START Records provided
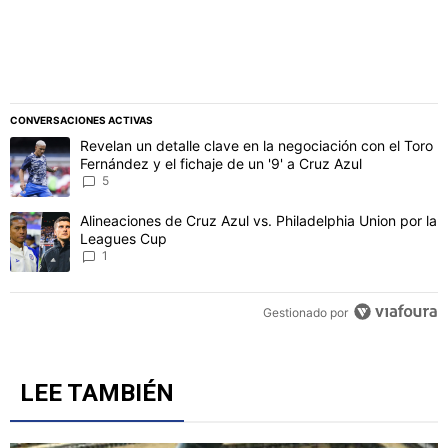
CONVERSACIONES ACTIVAS
Este listado muestra los artículos con más comentarios en los último
Un artículo de tendencia con el título "Revelan un detalle clave en 
Revelan un detalle clave en la negociación con el Toro
Fernández y el fichaje de un '9' a Cruz Azul
5
Un artículo de tendencia con el título "Alineaciones de Cruz Azul v
Alineaciones de Cruz Azul vs. Philadelphia Union por la
Leagues Cup
1
Gestionado por
LEE TAMBIÉN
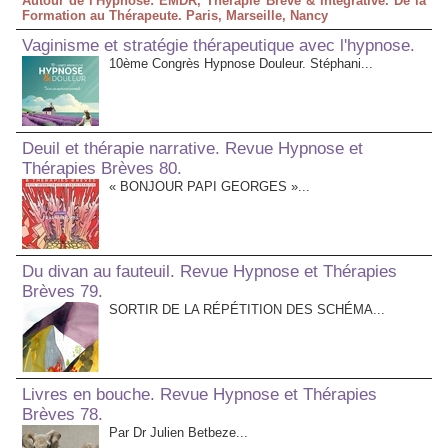
Autour de l'Hypnose: EMDR, Thérapie Brève & Intégrative. De la
Formation au Thérapeute. Paris, Marseille, Nancy
Vaginisme et stratégie thérapeutique avec l'hypnose.
10ème Congrès Hypnose Douleur. Stéphani...
Deuil et thérapie narrative. Revue Hypnose et
Thérapies Brèves 80.
« BONJOUR PAPI GEORGES »...
Du divan au fauteuil. Revue Hypnose et Thérapies
Brèves 79.
SORTIR DE LA RÉPÉTITION DES SCHÉMA...
Livres en bouche. Revue Hypnose et Thérapies
Brèves 78.
Par Dr Julien Betbeze...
END Records provided
Task
Please find each line in the listing above that contains the word "detalle", and copy those lines.

Task answer
Un artículo de tendencia con el título "Revelan un detalle clave en 
Revelan un detalle clave en la negociación con el Toro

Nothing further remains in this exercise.